By Gemma Childe on 15th Jun 2012
Carbon emissions from China are nearly 20 per cent higher than previously estimated, according to a study.
Official Chinese data has been reanalysed, suggesting that global climate change could be moving at a faster pace than previously thought.
The country is the world’s top greenhouse gas polluter, having already overshadowed the United States. A quarter of mankind's carbon pollution is produced in China.
The country is committed to reducing energy intensity - the amount produced per unit of GDP - by 16 per cent over the 2011-2015 period, and carbon intensity by 17 percent.
Its statistics on energy use are used to calculate how the planet's climate will change, helping to plan for more extremes of drought, flood and the impact on crops, but there have been doubts about the data's quality.
The team of scientists from China, Britain and the United States, led by Dabo Guan of the University of Leeds, studied two sets of energy data from China's National Bureau of Statistics.
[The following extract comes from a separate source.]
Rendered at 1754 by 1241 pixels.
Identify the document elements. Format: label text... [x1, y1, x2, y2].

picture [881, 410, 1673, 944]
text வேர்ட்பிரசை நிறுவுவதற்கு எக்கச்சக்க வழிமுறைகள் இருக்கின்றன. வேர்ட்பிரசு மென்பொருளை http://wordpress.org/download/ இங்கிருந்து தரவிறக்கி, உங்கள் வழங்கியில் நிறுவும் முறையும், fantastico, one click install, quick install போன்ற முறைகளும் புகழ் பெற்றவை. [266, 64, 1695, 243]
One set presented energy use for the nation, the other for its provinces.
According to Chinese national statistics, on average, CO2 emissions grew 7.5 per cent annually from 1997 to reach 7.69 billion tonnes in 2010.
The scientists said differences in reported coal consumption and processing at the provincial level were the main contributors to the inconsistency in energy statistics.
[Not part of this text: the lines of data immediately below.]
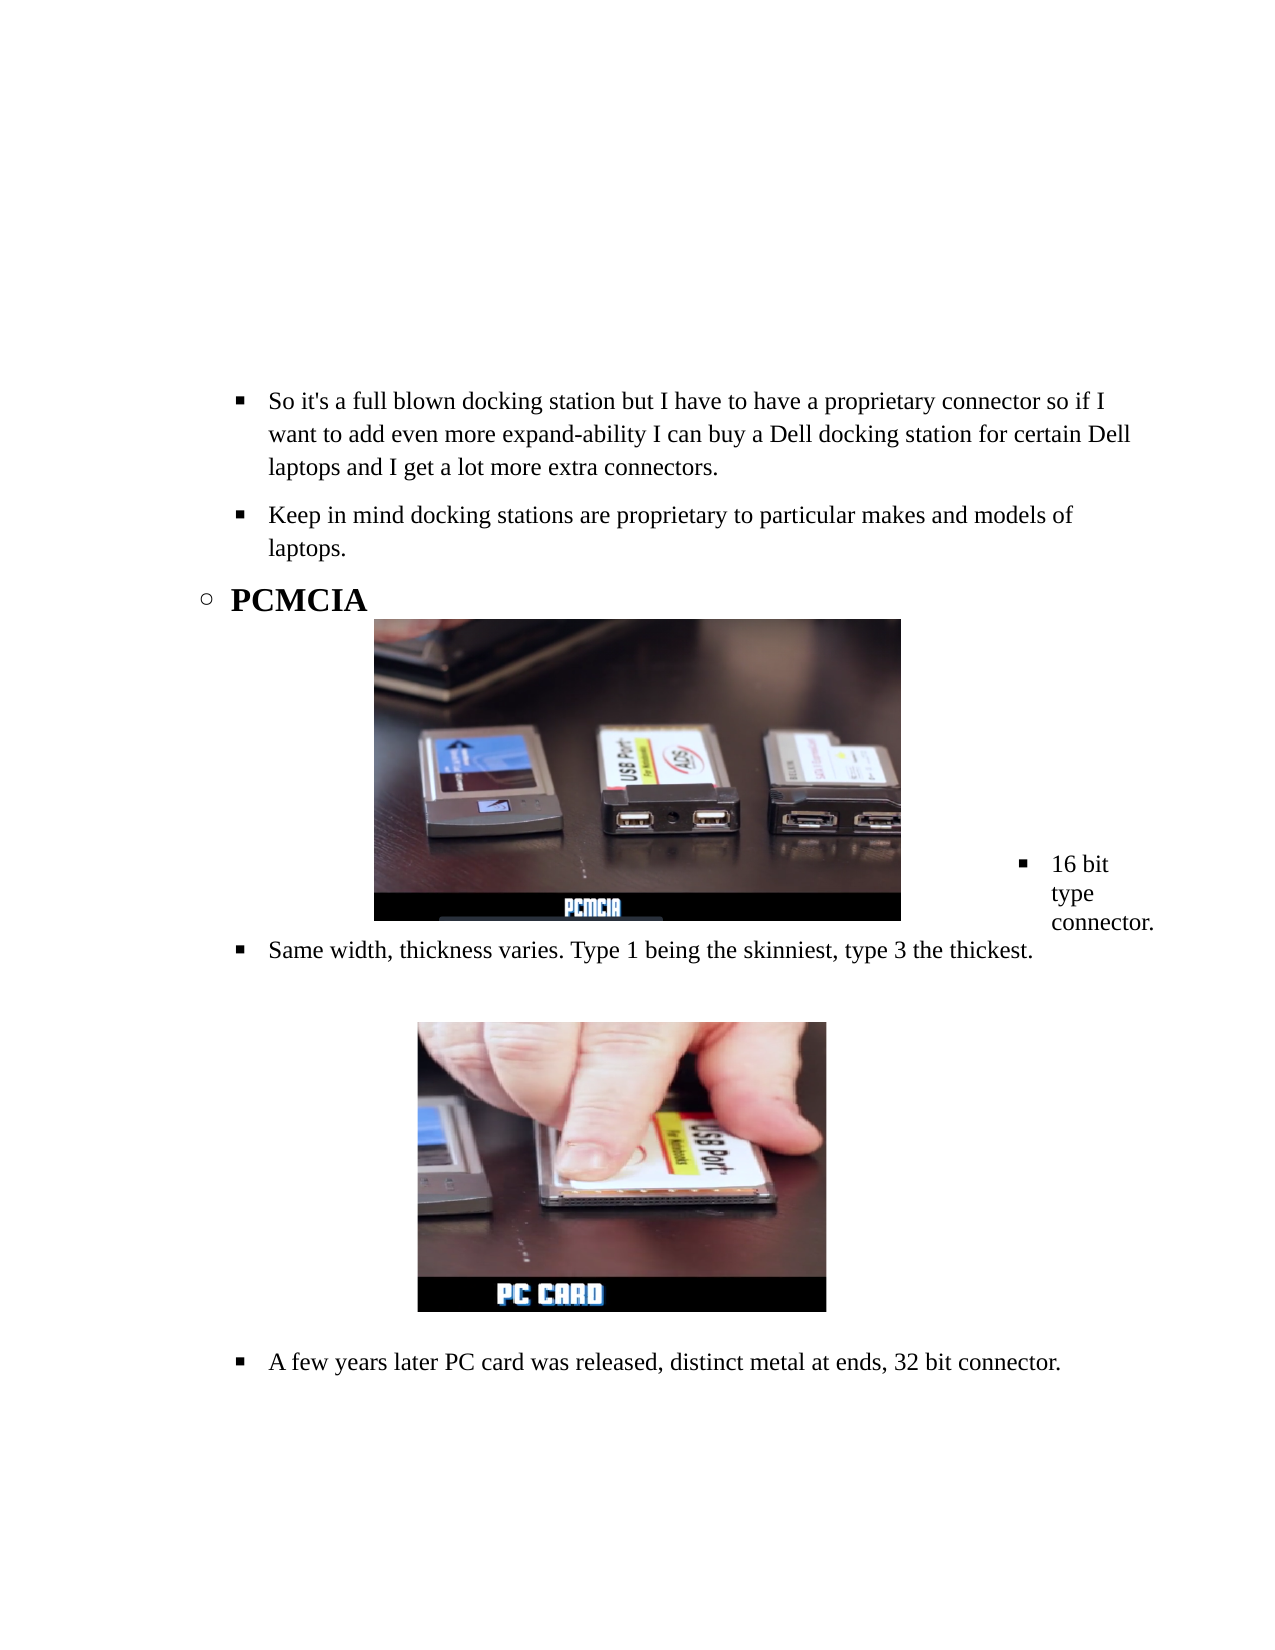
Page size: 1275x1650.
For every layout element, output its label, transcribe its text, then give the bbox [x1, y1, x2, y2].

picture [417, 1022, 827, 1312]
list So it's a full blown docking station but I have to have a proprietary connector so if I want to add even more expand-ability I can buy a Dell docking station for certain Dell laptops and I get a lot more extra connectors. [231, 386, 1157, 481]
list 16 bit type connector. [231, 849, 1157, 935]
list Keep in mind docking stations are proprietary to particular makes and models of laptops. [231, 500, 1157, 562]
list A few years later PC card was released, distinct metal at ends, 32 bit connector. [231, 1347, 1157, 1376]
list PCMCIA [193, 581, 1157, 619]
picture [374, 619, 901, 921]
list Same width, thickness varies. Type 1 being the skinniest, type 3 the thickest. [231, 935, 1157, 964]
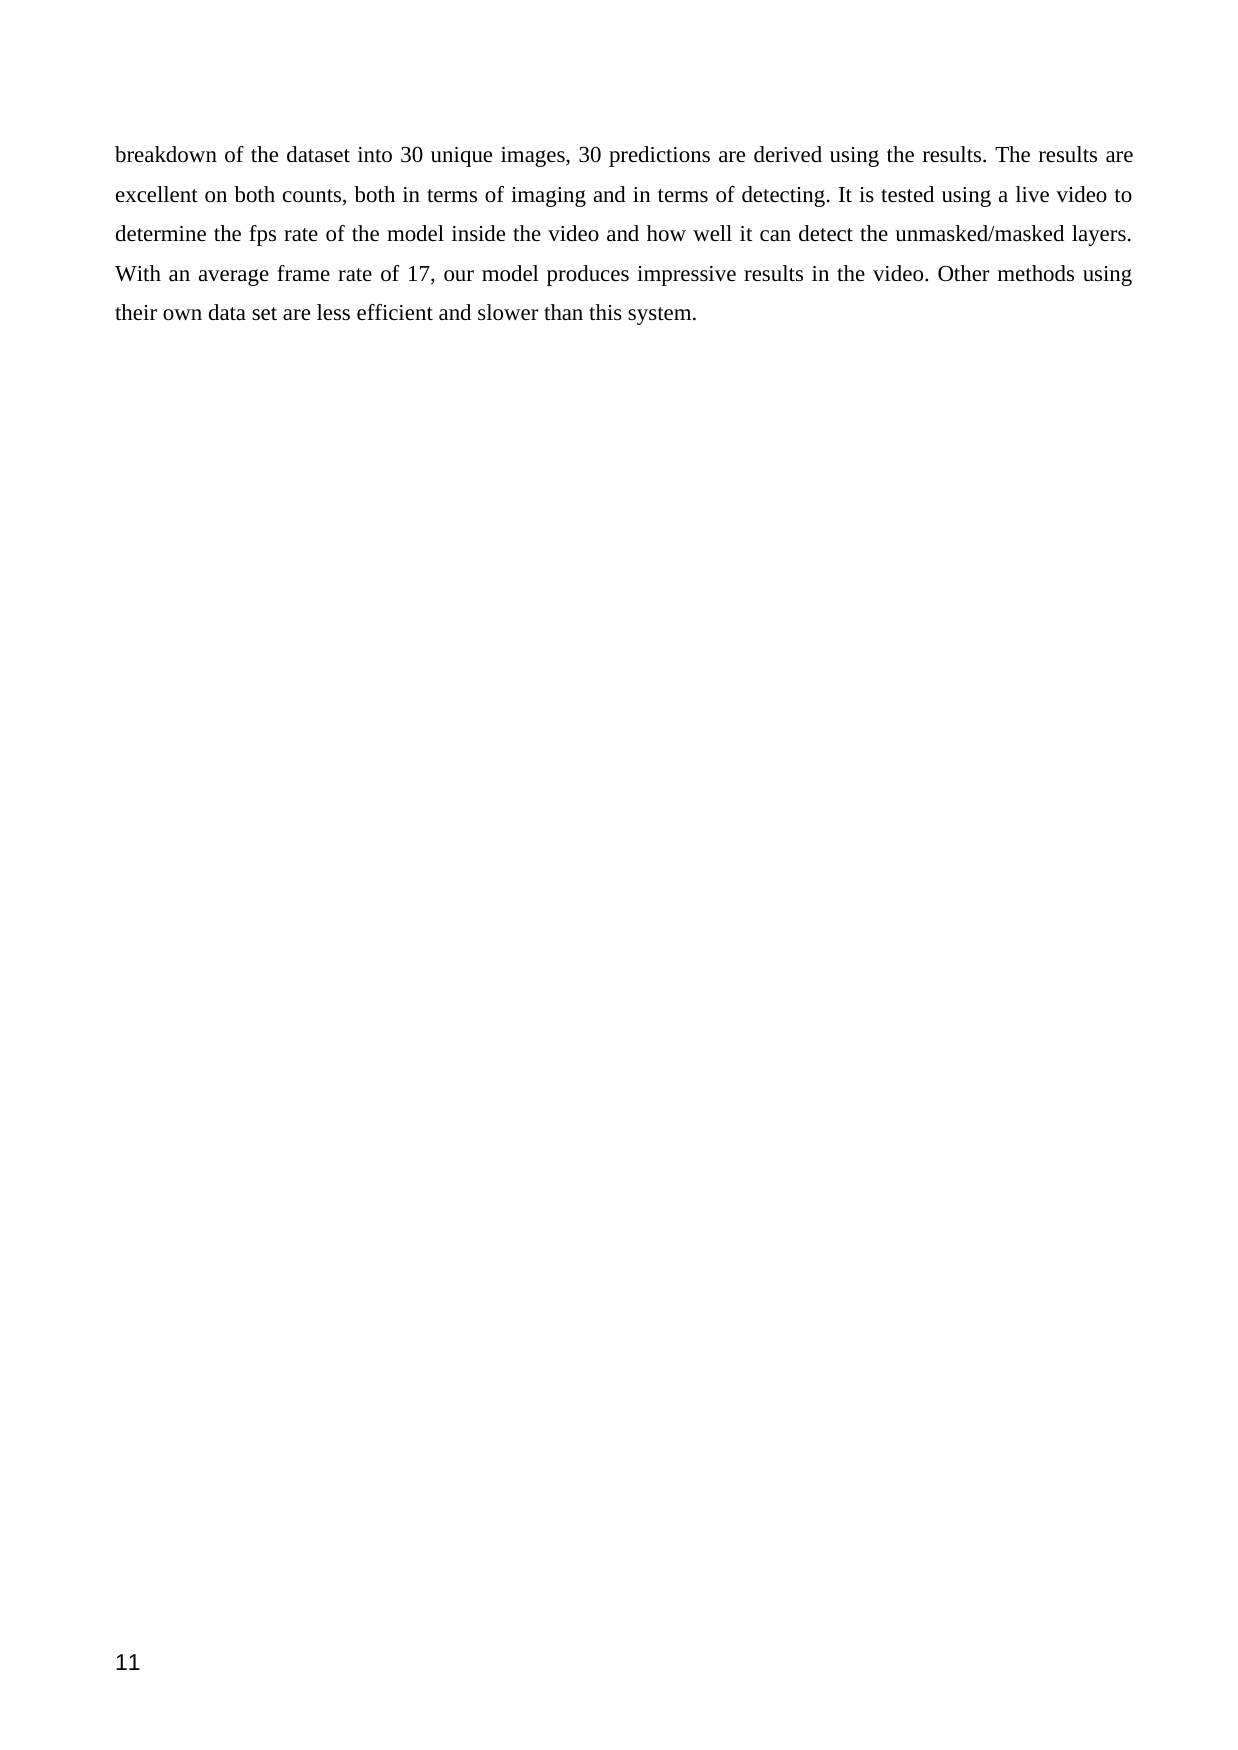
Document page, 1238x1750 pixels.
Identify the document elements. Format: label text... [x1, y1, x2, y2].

Yang Fuqiang, a former Chinese energy official and senior adviser for the Natural Resources Defense Council in Beijing, said: "I would say the biggest concern about the accuracy and reliability of (China's emissions) data is coal - and that comes from too many small coal mines supplying small enterprises and industrial plants. They have no monitoring systems and generally speaking, they are also avoiding tax.”
With provinces now under pressure to meet targets, they are now likely to underestimate emissions, he added.